I wasn’t going to write this column unless John Kerry wins next Tuesday. Now I realize it’s better to say it all now before we know who wins the election.
I have one plea to conservatives. If the Democrats do manage to squeak through next week, I have one request: Let’s let this guy govern. I know it’s going to be tempting to scream foul or to start making fun of his daughters or to put under the microscope whether John Kerry really was in Cambodia for Christmas 1968.
But let’s at least give him the chance to pull the country together.
American democracy has been taking a beating lately. Looking at the emotions running loose now, you begin to understand why democracy doesn’t always work in other countries.
The mistake about democracy is to believe that the only thing that matters is the majority rules. That isn’t true. Majority rule is only half the story and probably not the most important part. What is more important is that the losers are willing to accept the verdict.
For the last four years the Democrats have come perilously close to defying this principle. They have never accepted the legitimacy of George Bush’s victory in 2000, even though it’s written right there in the Constitution. From that point it’s been easy to proceed to the premise that we wouldn’t be in Iraq and maybe the terrorists wouldn’t have even attacked at all if George Bush hadn’t been President. The result is the state of unreality the Democrats inhabit today.
If the Democrats lose again this time, I think they’re going to go over the cliff. There are elements of the Democratic Party that are so self-righteous that I doubt they’ll be able to function as a minority party. They’ll go extracurricular, stonewalling court nominations, disrupting Congress, parading in the streets and taking “direct actions” to try to accomplish what they can’t win in the voting booth.
Unfortunately, the worst thing that could happen is for the Republicans to turn into a mirror of that party. We had a lot of this during the Clinton era. The demonizing of Bill and Hillary Clinton, the snooping around in their sex lives — I was never very happy with any of that. Granted Bill Clinton was a libertine, but I don’t think anybody can withstand too much scrutiny of their personal life.
The fact remains that the country was reasonably well governed during the Clinton era. We balanced the budget, passed welfare reform, and created a good deal of economic prosperity. The things that we didn’t do right — ignoring the terrorist threat, allowing nuclear proliferation — were part and parcel of the deal and have now been corrected. Altogether, though, divided government isn’t that bad. Even if Kerry wins, the Republicans will still control Congress, so it won’t be a complete disaster.
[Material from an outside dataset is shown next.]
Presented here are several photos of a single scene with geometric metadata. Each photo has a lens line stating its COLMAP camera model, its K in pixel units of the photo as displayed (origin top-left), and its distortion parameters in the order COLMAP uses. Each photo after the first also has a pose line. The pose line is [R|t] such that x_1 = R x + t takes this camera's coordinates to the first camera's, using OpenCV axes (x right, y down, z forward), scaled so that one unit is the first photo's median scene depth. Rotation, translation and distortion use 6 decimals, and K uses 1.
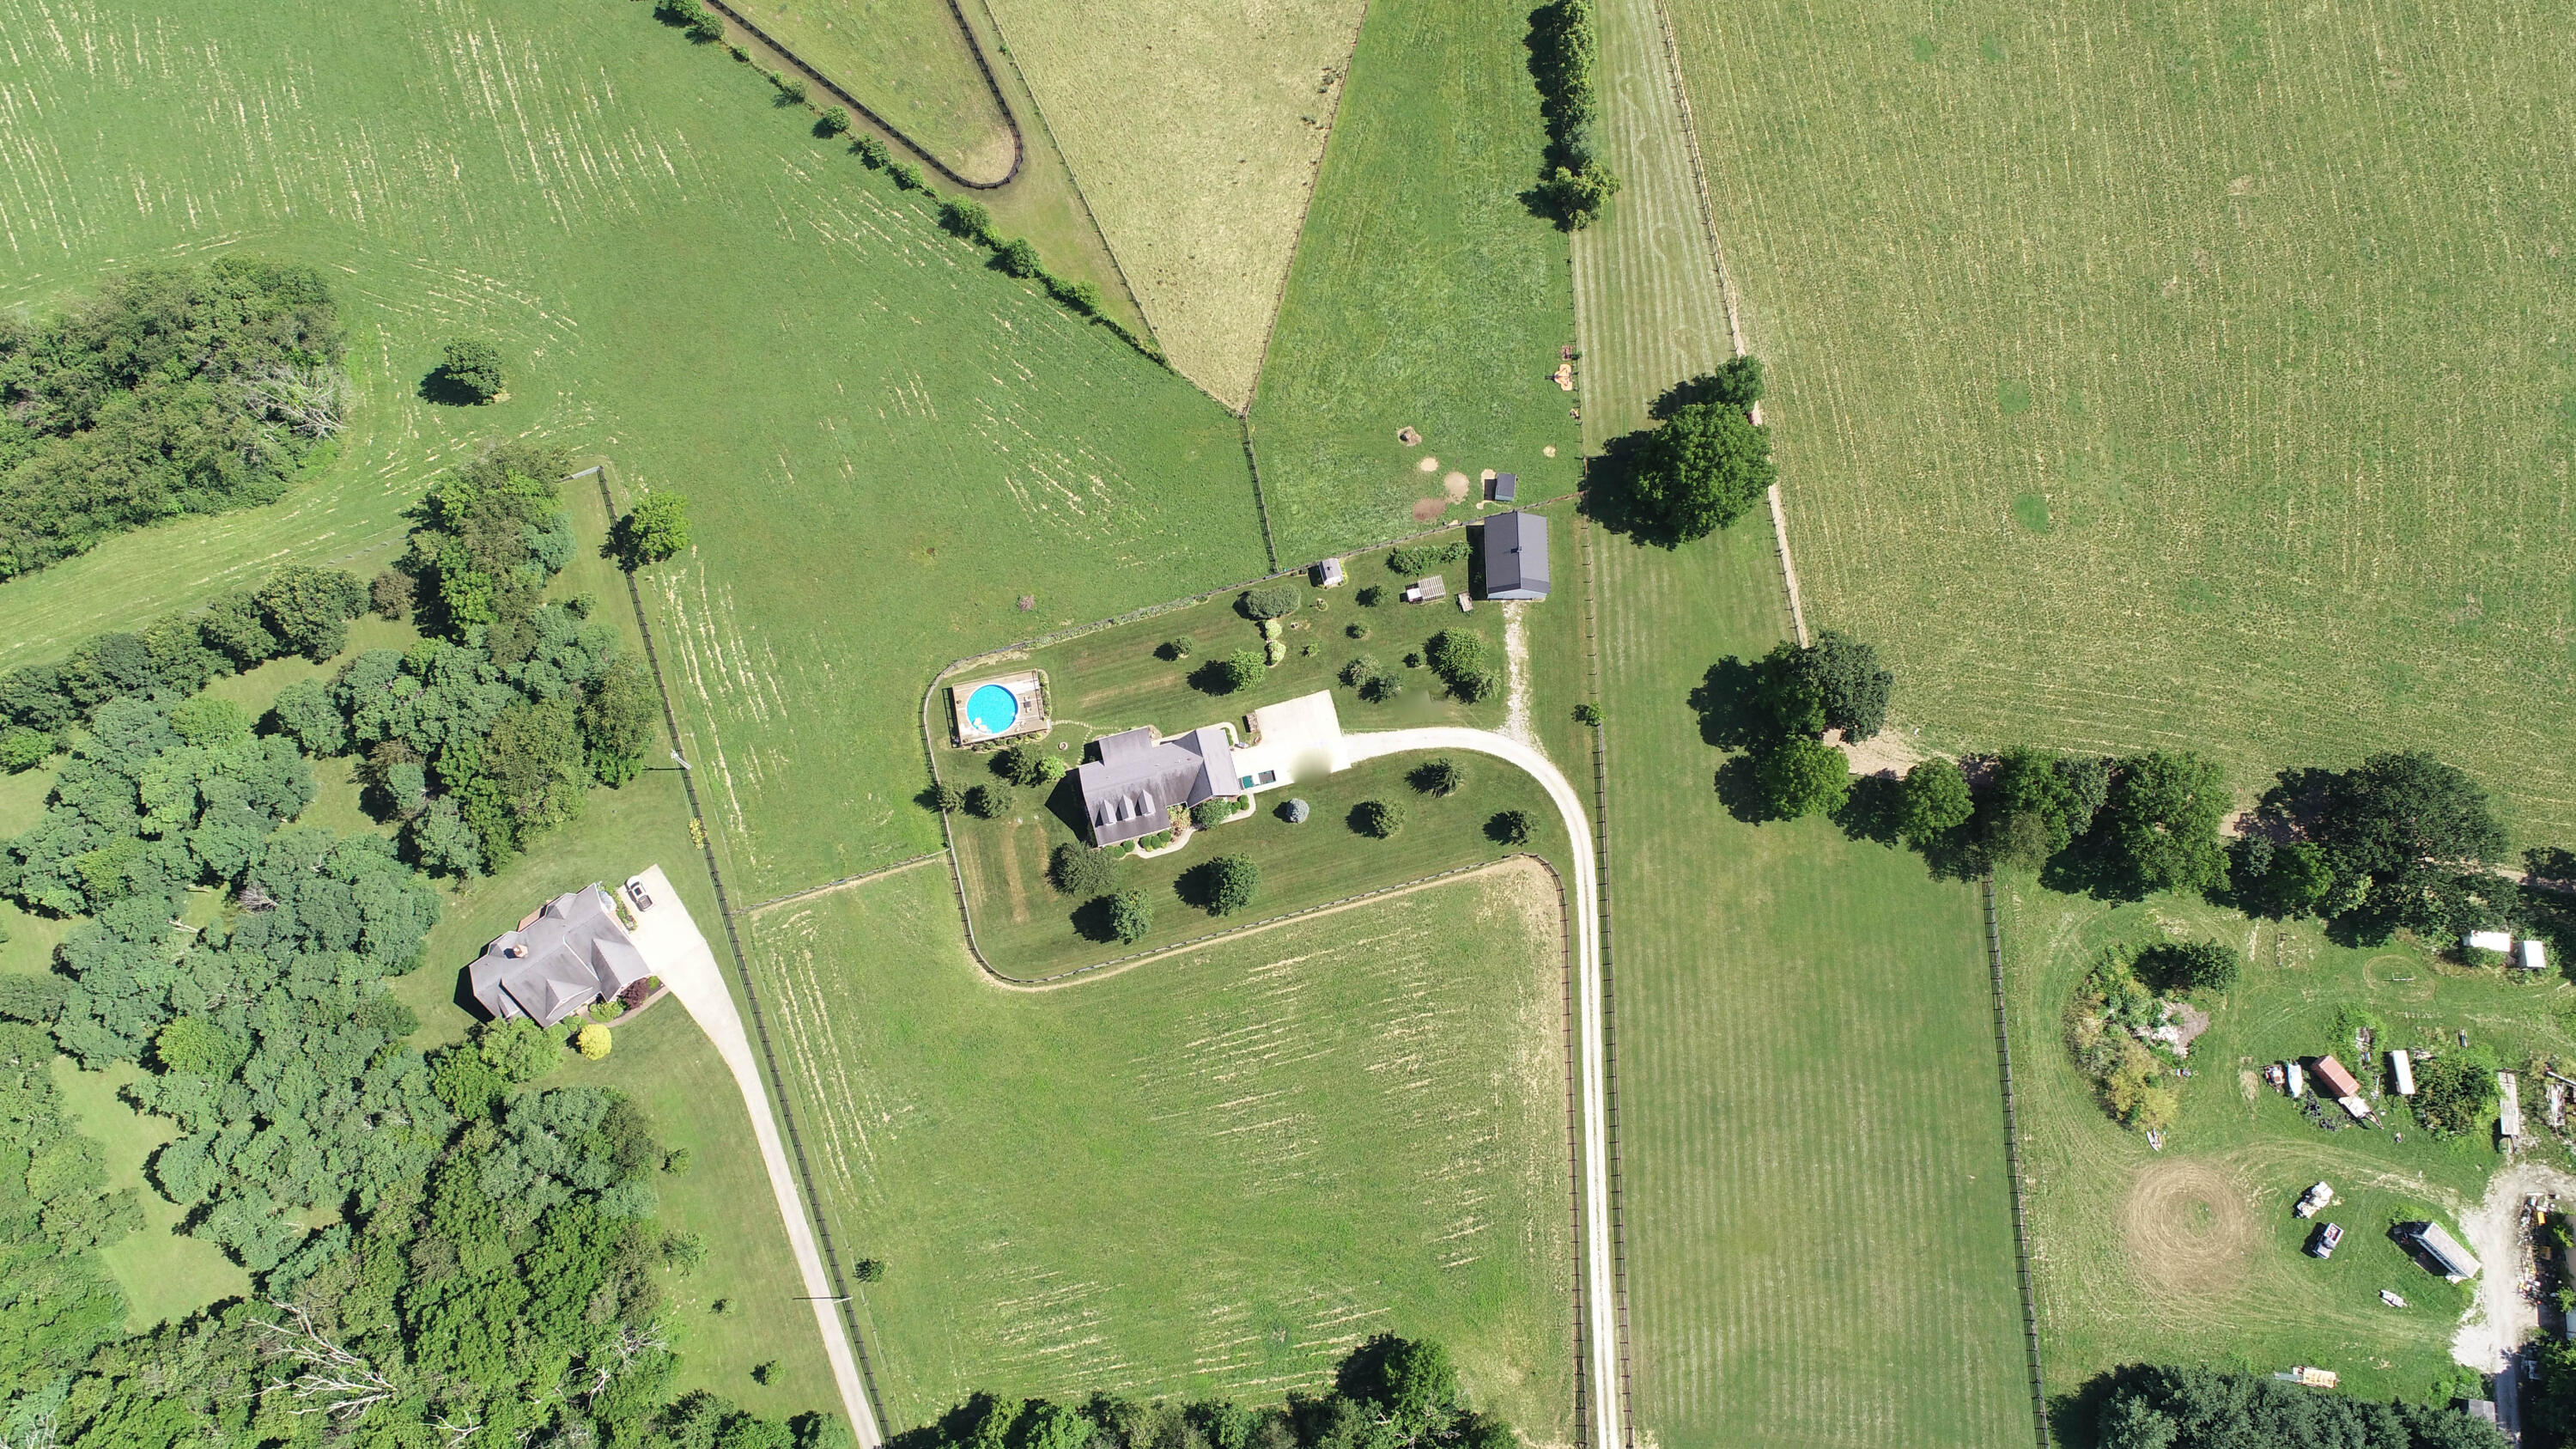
lens RADIAL K [[1730.7, 0, 1288.0], [0, 1730.7, 724.5], [0, 0, 1]] dist [-0.005472, 0.004463]
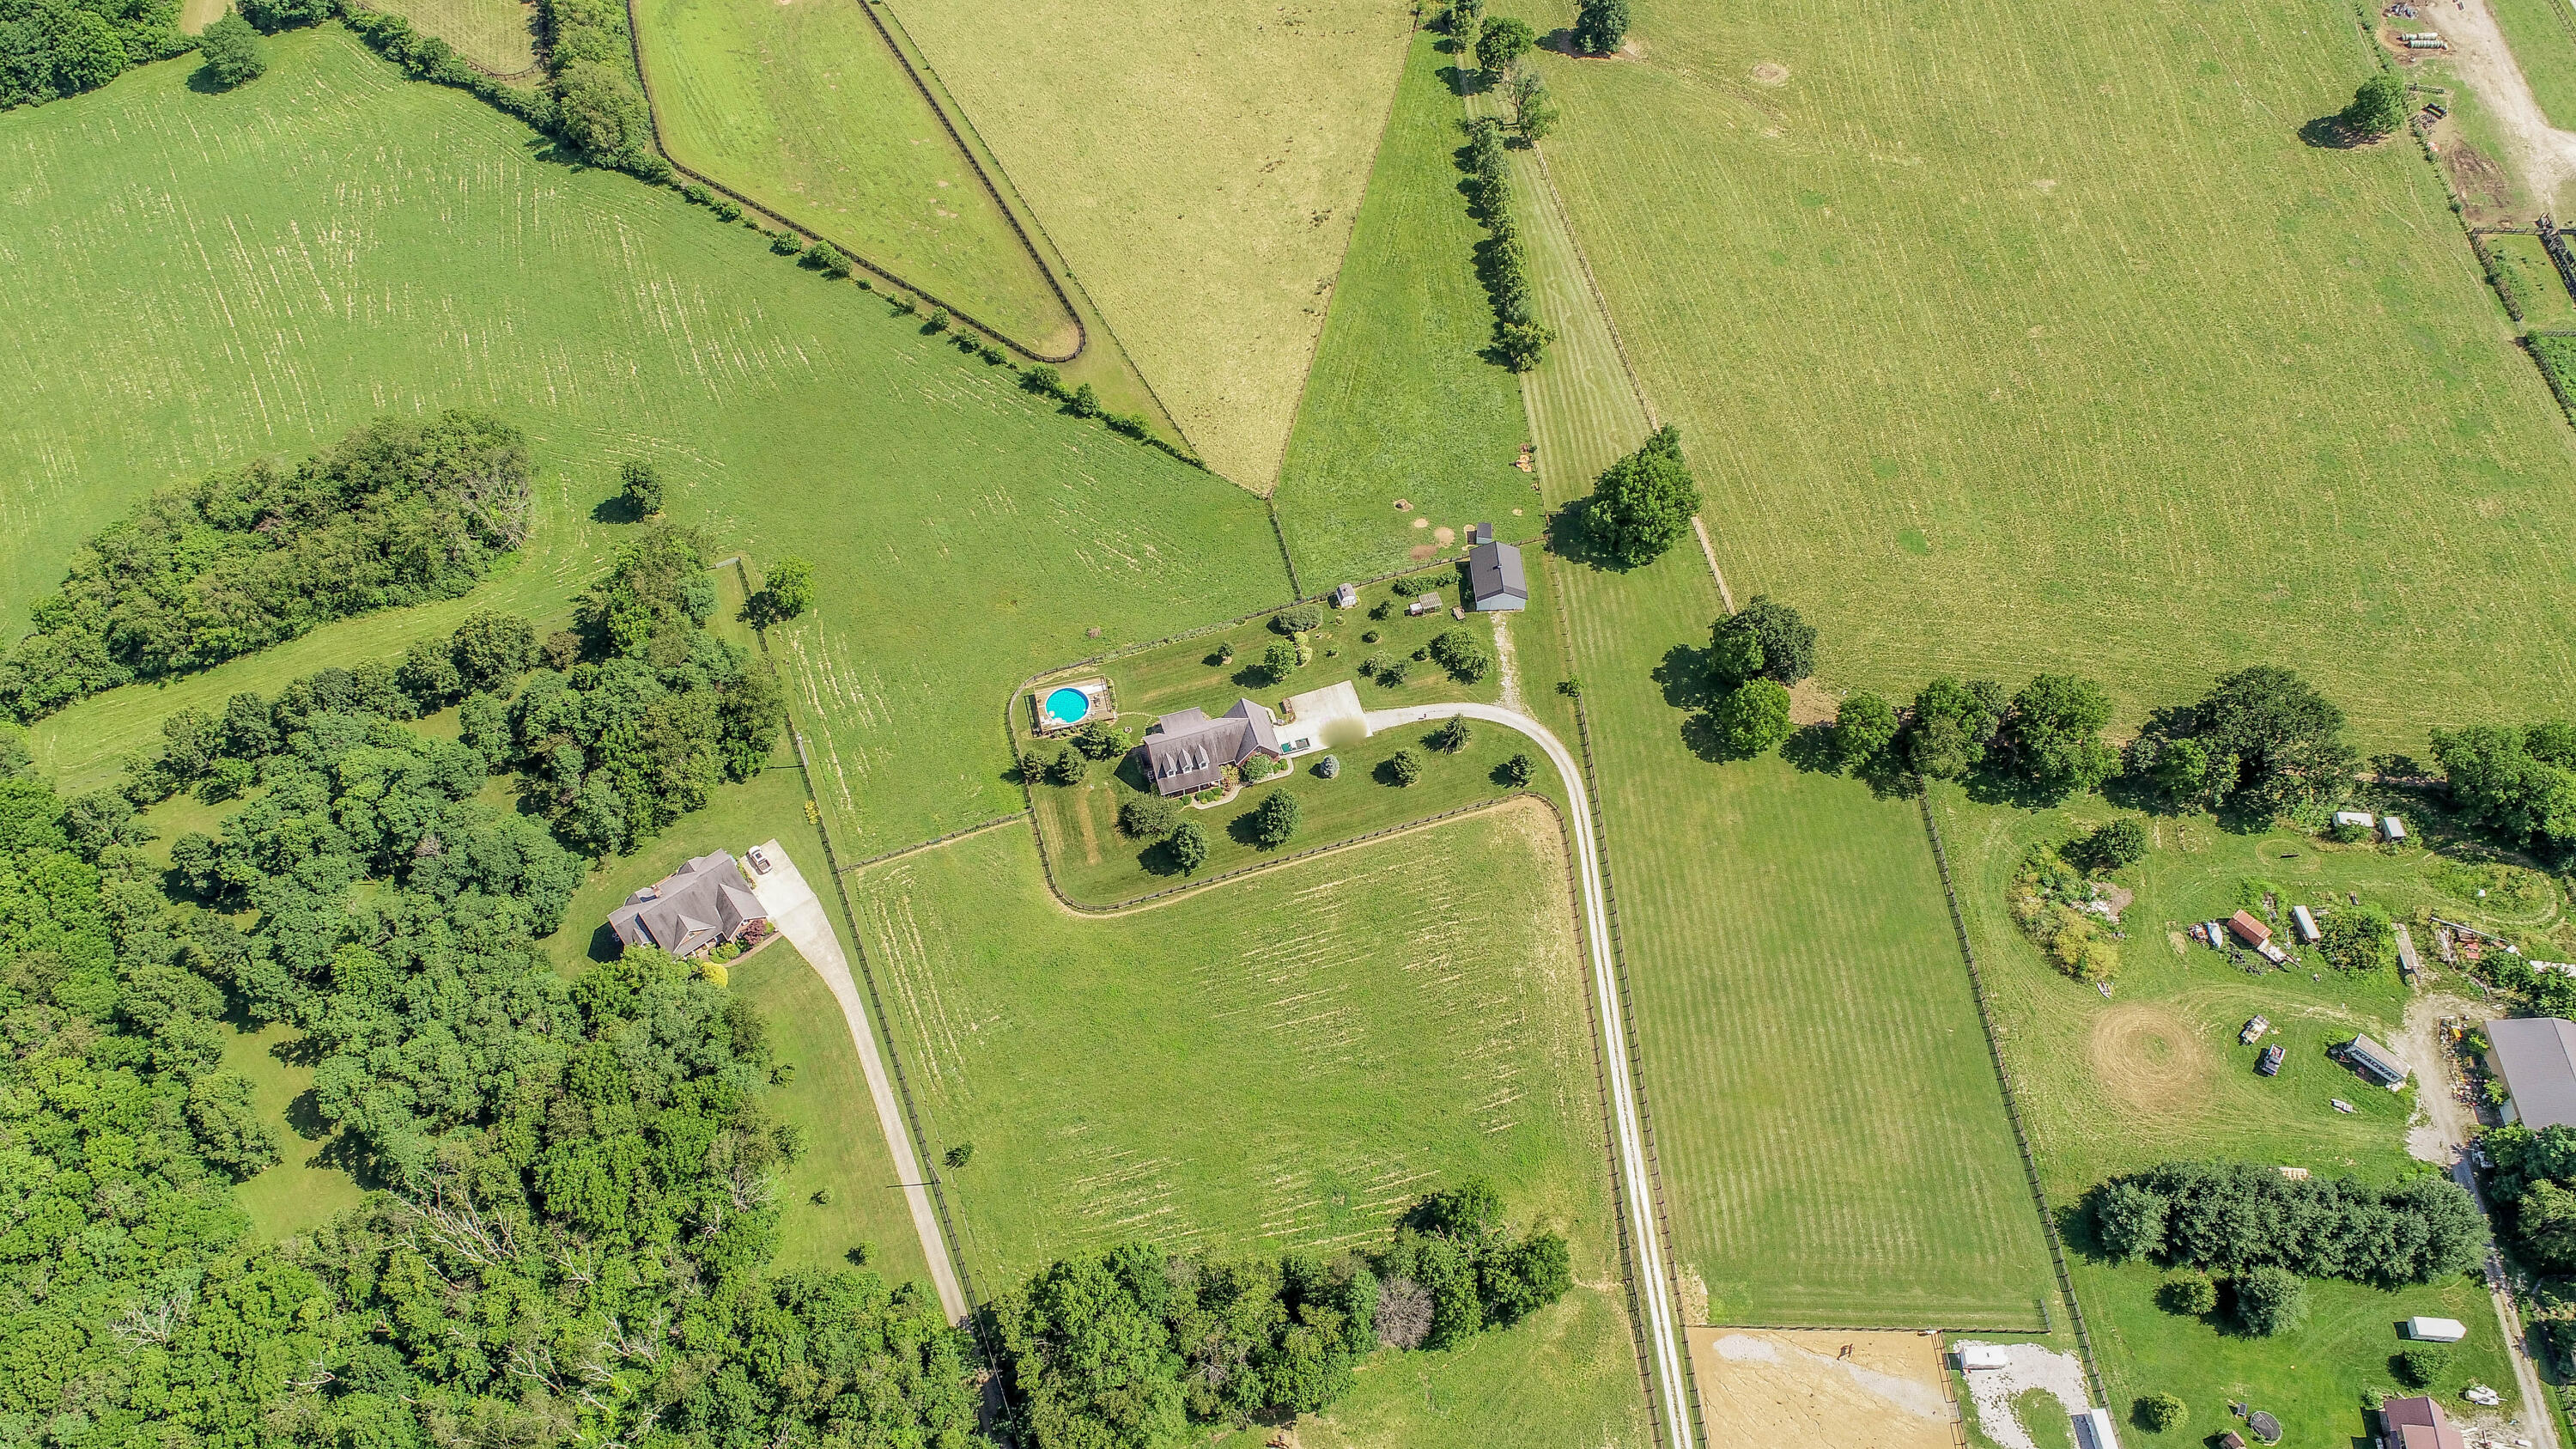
lens RADIAL K [[1730.7, 0, 1288.0], [0, 1730.7, 724.5], [0, 0, 1]] dist [-0.005472, 0.004463]
pose [[0.999111, -0.035698, 0.022424, -0.048271], [0.041266, 0.936904, -0.347143, 0.430390], [-0.008617, 0.347760, 0.937544, -0.108700]]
There’s one more thing that makes a reasonable acceptance of the will of the majority well advised. Kerry is going to lose his electoral base faster than any President in history. At least half his constituency thinks that once he wins we’ll be out of Iraq in three months. This isn’t going to happen. When all the electoral balloons have floated away, Kerry will face the same dilemma George Bush now faces — a hostile Middle East, an indifferent Europe, a fragile democracy in Iraq, and a world where rogue nations are acquiring nuclear weapons as fast as possible.
Kerry is not Jimmy Carter — a Dogpatch simpleton who thinks he can fool the world by grinning. (He does have a vice president who fits the description, but that’s another story.) Kerry has enough aristocratic starch in him that he may be able to stand up for his country if it becomes necessary.
It will become necessary. After six months in office, Kerry will be seeking asylum from the pacifist loonies that surround him. At this point, the Republicans will be in a position to accommodate him. They can then co-govern, exactly as they did with Bill Clinton.
But all this will be possible only if we don’t first destroy the Presidency in the process of choosing one. For the sake of the Republic, what Republicans should exercise now is a little intelligent self-restraint.